How it works (quick)

  • Keygen: Operators provision an FHE key pair. The public key is shipped to clients; the secret key lives in the coprocessor enclave.
  • Encrypt: Frontend libraries turn user inputs into ciphertexts (ctAmount, ctMinOut, ctDirection).
  • Compute: The coprocessor executes arithmetic gates, producing encrypted aggregates (e.g., net order flow).
  • Decrypt (permitted): Only after operator quorum and policy checks do we decrypt to simulate or settle. Contracts never see the plaintext.
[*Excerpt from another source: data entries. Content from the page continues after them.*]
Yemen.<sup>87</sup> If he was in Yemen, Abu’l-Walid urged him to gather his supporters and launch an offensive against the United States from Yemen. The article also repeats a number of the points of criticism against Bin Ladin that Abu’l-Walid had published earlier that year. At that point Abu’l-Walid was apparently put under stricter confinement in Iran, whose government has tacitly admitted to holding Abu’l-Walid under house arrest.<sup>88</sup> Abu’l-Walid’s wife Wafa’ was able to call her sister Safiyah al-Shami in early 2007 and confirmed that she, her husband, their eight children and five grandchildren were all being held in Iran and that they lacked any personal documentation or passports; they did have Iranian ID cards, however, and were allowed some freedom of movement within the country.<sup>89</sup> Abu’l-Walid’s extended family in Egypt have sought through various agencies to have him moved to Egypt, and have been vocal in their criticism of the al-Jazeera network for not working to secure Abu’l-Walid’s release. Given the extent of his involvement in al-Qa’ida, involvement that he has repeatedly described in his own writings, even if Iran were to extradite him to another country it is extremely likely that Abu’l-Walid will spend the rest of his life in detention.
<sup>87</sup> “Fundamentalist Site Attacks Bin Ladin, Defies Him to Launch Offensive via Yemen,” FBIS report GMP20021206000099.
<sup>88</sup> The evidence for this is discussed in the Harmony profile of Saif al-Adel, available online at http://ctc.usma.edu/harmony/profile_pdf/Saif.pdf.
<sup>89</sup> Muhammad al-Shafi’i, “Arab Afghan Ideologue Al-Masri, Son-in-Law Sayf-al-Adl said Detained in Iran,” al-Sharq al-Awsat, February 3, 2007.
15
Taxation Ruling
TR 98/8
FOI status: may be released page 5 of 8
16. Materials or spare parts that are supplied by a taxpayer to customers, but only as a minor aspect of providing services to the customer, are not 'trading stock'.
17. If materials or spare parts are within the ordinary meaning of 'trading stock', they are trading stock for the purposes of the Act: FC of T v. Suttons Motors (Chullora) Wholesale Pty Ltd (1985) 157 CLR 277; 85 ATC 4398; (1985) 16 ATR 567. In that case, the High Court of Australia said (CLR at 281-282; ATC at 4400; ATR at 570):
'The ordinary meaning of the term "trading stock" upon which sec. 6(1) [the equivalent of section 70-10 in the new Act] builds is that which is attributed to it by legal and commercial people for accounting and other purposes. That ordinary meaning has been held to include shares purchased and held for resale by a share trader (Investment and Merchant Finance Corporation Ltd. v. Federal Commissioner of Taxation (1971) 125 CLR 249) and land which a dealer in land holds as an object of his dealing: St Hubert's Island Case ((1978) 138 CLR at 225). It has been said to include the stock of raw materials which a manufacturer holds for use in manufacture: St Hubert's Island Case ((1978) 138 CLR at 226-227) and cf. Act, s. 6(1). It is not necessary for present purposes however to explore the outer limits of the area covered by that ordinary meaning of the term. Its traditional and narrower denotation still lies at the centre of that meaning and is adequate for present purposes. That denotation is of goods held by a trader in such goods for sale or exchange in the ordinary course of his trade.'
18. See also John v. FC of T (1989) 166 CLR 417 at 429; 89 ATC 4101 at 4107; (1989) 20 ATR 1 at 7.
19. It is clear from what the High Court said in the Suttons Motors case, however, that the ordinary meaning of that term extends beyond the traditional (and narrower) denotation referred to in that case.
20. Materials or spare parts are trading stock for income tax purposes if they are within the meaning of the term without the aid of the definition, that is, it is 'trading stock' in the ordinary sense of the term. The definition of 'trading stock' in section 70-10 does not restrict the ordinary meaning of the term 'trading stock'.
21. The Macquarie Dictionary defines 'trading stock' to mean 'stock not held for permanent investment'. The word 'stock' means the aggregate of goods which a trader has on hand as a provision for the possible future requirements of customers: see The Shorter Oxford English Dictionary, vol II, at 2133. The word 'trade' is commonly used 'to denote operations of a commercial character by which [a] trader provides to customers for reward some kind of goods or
Coprocessor Responsibilities

  • Intent validation: Enforce bounds (minOut, deadlines, token allowlists) under encryption.
  • Batch math: Sum and net orders to minimize on-chain hops and MEV surface.
  • UTI simulation: Run Universal Trade Intent sims over candidate routes before posting results to the chain.
  • Proof artifacts: Return receipts/attestations that EigenCompute operators can sign and post.

Trust & Access Model

  • Public key distribution: Shipped in the frontend bundle and cached; rotate via config.
  • Decryption permissions: Contracts tag intent handles with allow(operatorQuorum) to limit who can open data.
  • Replay protection: Intents carry nonces/epochs; coprocessor rejects stale ciphertexts.
  • Data retention: No plaintext persisted; ciphertext retained only for audit windows.

Performance Notes

  • Latency: Expect ~sub-second client encryption; coprocessor batch compute is sized for multi-intent epochs.
  • Batch sizing: Larger batches improve privacy (better netting) but add queueing delay; tune per market.
  • Footguns: Mixing keys across sessions breaks decryption; ensure all clients use the latest published public key.

Inputs & Outputs

  • Inputs: ciphertext handles (ctAmount, ctMinOut, ctSlippage), market ID/pool key, expiry, user-signed metadata.
  • Outputs: encrypted batch nets, per-intent settlement handles, simulation receipts, optional decrypted nets (for execution only).

Observability

  • Emit per-batch metrics: queue depth, batch duration, match rate, decrypt success rate.
  • Log policy failures: out-of-bounds intents, expired sessions, invalid proofs.
  • Surface operator IDs participating in decryption to correlate with EigenCompute attestations.